Many Bell Labs scientists, including Brattain, Kelly
and the Nobel Prize-winning physicist Charles
H. Townes, who helped develop the principles of the laser, grew up on farms
or in small towns, which Dr. Townes argued were the perfect “training grounds
for experimental physics.” Such childhoods, he contended, taught a person how to
“pay attention to the natural world, to work with machinery and to know how to
solve practical problems and fix things innovatively, with what is on hand.”
Mr. Gertner nimbly captures the collegial atmosphere
of Bell Labs and the mood of intellectual ferment — a blending of
entrepreneurial zeal, academic inquiry and passion to achieve things that
initially seemed technologically impossible — that suffused its New Jersey
campuses.
The very success of Bell Labs, he notes, contained the
seeds of its destruction. Not only was it producing too many ideas for a single
company to handle, but some of its innovations (like the transistor) also
altered the technological landscape so much that its core business would be
reduced to a mere part of the ever-expanding field of information and electronic
technology — a field increasingly dominated by new rivals, with which a
post-monopoly AT&T had difficulty competing.
In addition, as a Bell Labs researcher named Andrew
Odlyzko observed, the new business environment meant that “unfettered research”
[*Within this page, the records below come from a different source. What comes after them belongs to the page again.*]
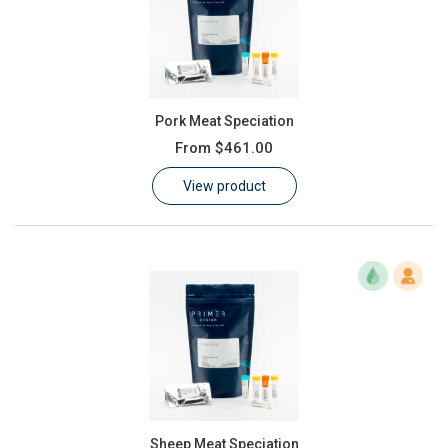
Pork Meat Speciation
From
$461.00
View product
Sheep Meat Speciation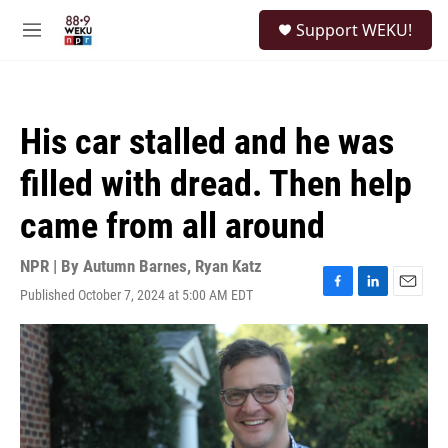
Skip to main content
S
Support WEKU!
e
M
a
e
r
n
c
u
h
His car stalled and he was
u
e
filled with dread. Then help
r
y
came from all around
NPR | By
Autumn Barnes
,
Ryan Katz
Published October 7, 2024 at 5:00 AM EDT
F
L
E
a
i
m
c
n
a
e
k
i
b
e
l
o
d
o
I
k
n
was no longer a logical or necessary investment for a company, which, in Mr.
Gertner’s words, “could profit merely by pursuing an incremental strategy rather
than a game-changing discovery or invention.”
AT&T’s original mission — to create and maintain a
system of modern communications — has largely been fulfilled. And according to
Mr. Gertner, the current Bell Labs president, Jeong Kim, believes that the
future of communications may be defined by an industry yet to be created: a
business that does not simply deliver or search out information, but also
somehow manages and organizes the vast flood of data that threatens to overwhelm
our lives.
The larger idea, Mr. Gertner concludes, is that
“electronic communication is a miraculous development but it is also, in excess,
a dehumanizing force. It proves Kelly’s belief that even as new technology
solves one problem, it creates others.”